Hint of xenophobia in concern at foreign buyers
An Auckland real estate agent has spoken out, concerned about Chinese buyers paying top dollar for properties and forcing New Zealanders out of the market.
It comes amid claims that the New Zealand property market is one of the least regulated in the world for foreign nationals with money to spend
But every time research is done into this subject, it turns up the fact that while Asian buyers may be a favourite target for the finger-pointers, they aren’t the people buying up large in this country.
The Overseas Investment Office says foreigners only need approval under certain conditions, such as when a deal is worth more than $100 million, when more than 5ha of land is involved or if the land is deemed sensitive, such as farmland or land adjoining a reserve or on the edge of a lake.
The office’s statistics show that Chinese ownership of land in New Zealand is 150ha, compared to 20,000ha owned by US investors.
British and Australian investors are by far the biggest foreign purchasers of land in New Zealand.
Between 2007 and 2011, Australian investors paid $10.6 billion in OIO transactions. They were followed by the US, with $10b, Japan at $5b and the UK at $3b. China does not even register in the lengthy list of countries that have invested. The 2002 to 2006 figures show Chinese investors were responsible for deals of just $162 million.
The argument that absentee landlords channelling Kiwi dollars back to their home nations are bad for this country is understandable but when we start drawing lines, it’s hard to know where to stop.

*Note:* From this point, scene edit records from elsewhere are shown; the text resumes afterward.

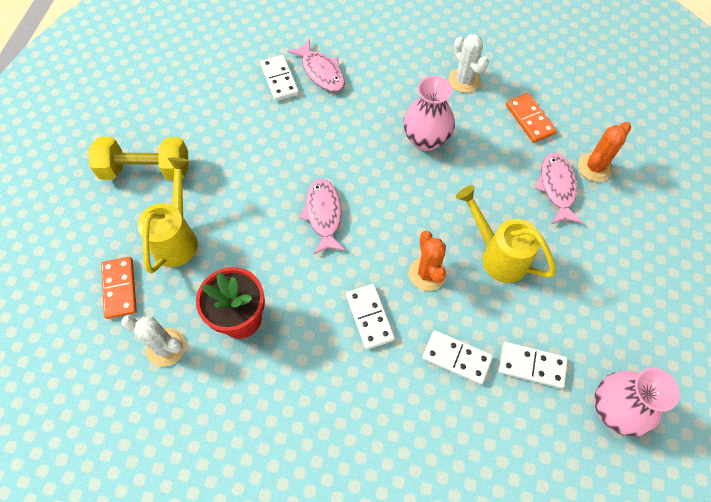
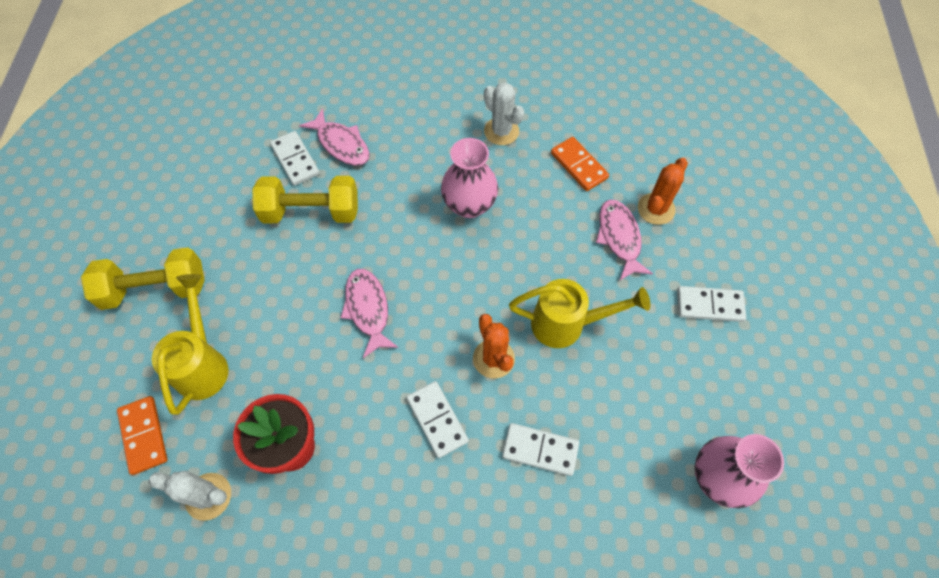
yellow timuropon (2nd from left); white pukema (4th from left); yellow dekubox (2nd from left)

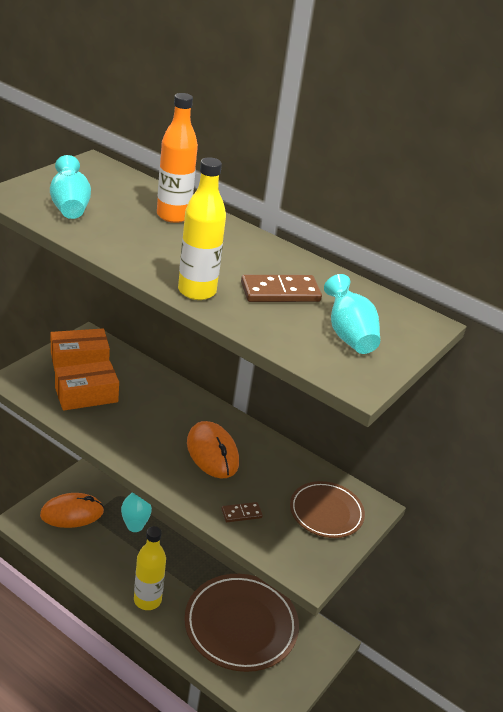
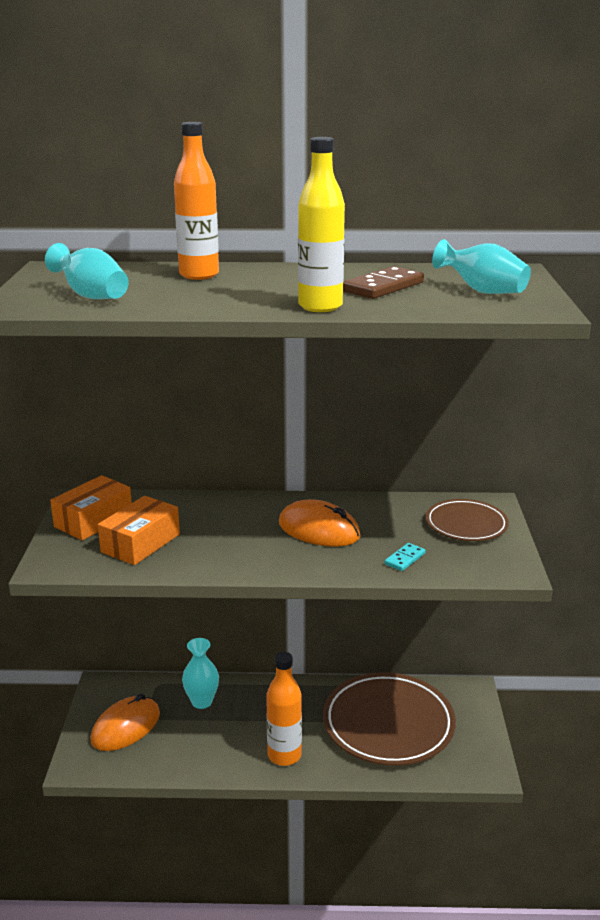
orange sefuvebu (2nd from left); turquoise pukema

If a New Zealander owns a property, and is moving overseas, should they be forced to sell, even at a loss?
If someone has their property on the market, should they be forced to take a lower offer from a Kiwi resident over a better deal from a foreign buyer?
If we are going to clamp down on foreign ownership, it should affect all foreign owners – and come with a full understanding of the potential consequences.